The persona-based techniques I’d dismissed turned out to be the strongest on this second dimension. Constraining the model to reason through the lens of parasitic co-evolution, for example, produced the highest displacement in the dataset (0.234), meaning its outputs landed farther from the control region than any other technique. But those displaced outputs were tightly clustered. The technique reliably moved to a new angle and stayed there.
Anti-pattern avoidance and assumption inversion, however, spread outputs out more while staying closer to the default region.
This creates two practical strategies:
- Spread techniques
- Creates varied ideas that partially overlap with what you’d get from a bare prompt. Useful for brainstorming when you want options.
- Examples: anti-pattern avoidance, assumption inversion, concept banning
- Shift techniques
- Creates one consistent new perspective that’s genuinely different from the default. Useful when you want a specific alternative angle.
- Examples: domain-specific reasoning constraints, strong occupational personas
Measurement artifacts
The initial analysis found a strong negative correlation (r = -0.63) between spread and shift, suggesting a fundamental tradeoff: techniques that push the model to a new region also make it converge more tightly there. This would have been an important architectural constraint for building multi-agent creative systems.
When I rebuilt the scorer with a proper 3-layer embedding approach (the original used a cruder text-similarity measure for one of the layers), the correlation reversed to r = +0.39. Many techniques naturally spread and shift simultaneously. The tradeoff was an artifact of how I was measuring rather than a property of the techniques themselves.
The corrected analysis also clarified which techniques were most versatile across benchmark types. Limiting the model’s available resources or concepts appeared in the top performers for three of five benchmarks. Time-shifting (asking the model to approach the problem from a different historical era) produced the highest within-group variation in the dataset. And assumption inversion scored high on both spread and shift, making it one of the few techniques that reliably does both.

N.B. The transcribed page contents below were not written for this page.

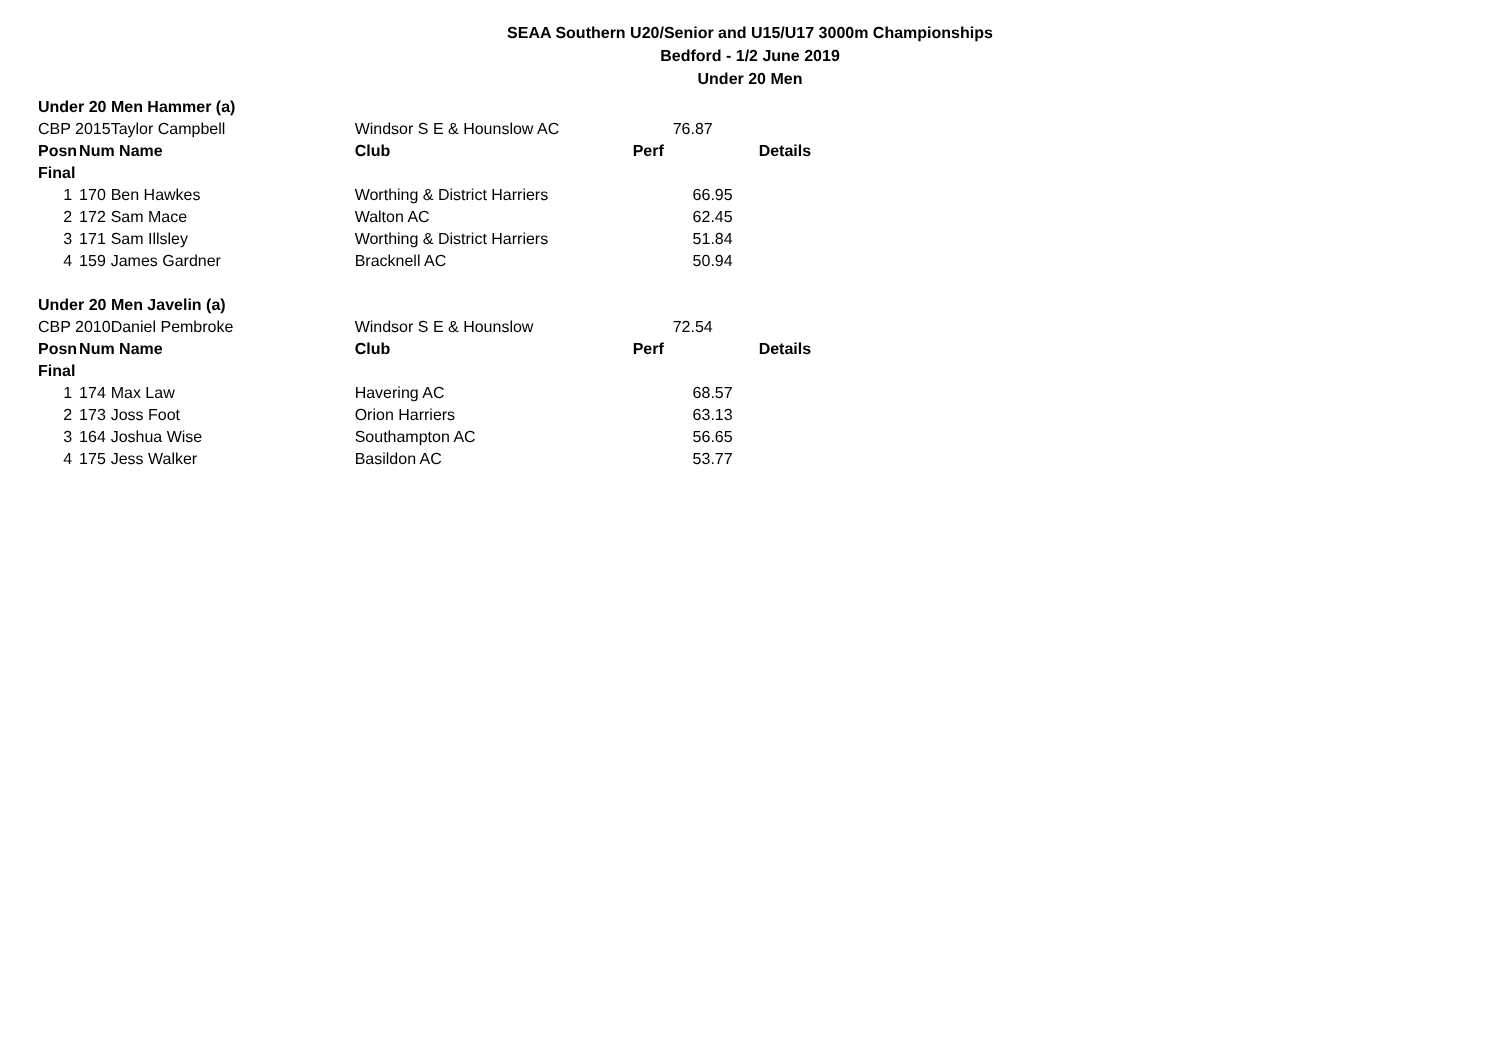SEAA Southern U20/Senior and U15/U17 3000m Championships
Bedford - 1/2 June 2019
Under 20 Men
| Under 20 Men Hammer (a) | | | | | |
| CBP 2015 | | Taylor Campbell | Windsor S E & Hounslow AC | 76.87 | |
| Posn | Num Name | | Club | Perf | Details |
| Final | | | | | |
| 1 | 170 | Ben Hawkes | Worthing & District Harriers | 66.95 | |
| 2 | 172 | Sam Mace | Walton AC | 62.45 | |
| 3 | 171 | Sam Illsley | Worthing & District Harriers | 51.84 | |
| 4 | 159 | James Gardner | Bracknell AC | 50.94 | |
| Under 20 Men Javelin (a) | | | | | |
| CBP 2010 | | Daniel Pembroke | Windsor S E & Hounslow | 72.54 | |
| Posn | Num Name | | Club | Perf | Details |
| Final | | | | | |
| 1 | 174 | Max Law | Havering AC | 68.57 | |
| 2 | 173 | Joss Foot | Orion Harriers | 63.13 | |
| 3 | 164 | Joshua Wise | Southampton AC | 56.65 | |
| 4 | 175 | Jess Walker | Basildon AC | 53.77 | |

Structural constraints had a 75% rate of producing genuinely diverse output sets. Persona-based techniques more often created a single distinct perspective. For maximizing the range of ideas across multiple runs, constraints on how the model reasons outperform constraints on who it pretends to be.
What I’m building on this
These findings set up the next phase of the experiment: multi-agent collaboration.
A single model, prompted once, converges. Prompting it ten times with the same input produces ten phrasings of roughly the same argument. Structural techniques can widen the conceptual range by ~15%, and domain-specific constraints can push outputs into entirely new regions of idea-space, but a single prompt technique still produces a single type of variation.
The next step is to combine them. Put several structurally different prompt techniques in parallel, each pushing toward a different region, and then compare their outputs against each other at the embedding level. A judge model rating individual responses will score most of them as original-sounding. Comparing them to each other reveals the actual overlap, and lets you select for genuine diversity rather than the appearance of it.
That’s the architecture I’m testing in Phase 2: purpose-built agent profiles that pair specific personas with specific constraint types, running in parallel on the same problem. The spread/shift data from this phase tells me which combinations to try first.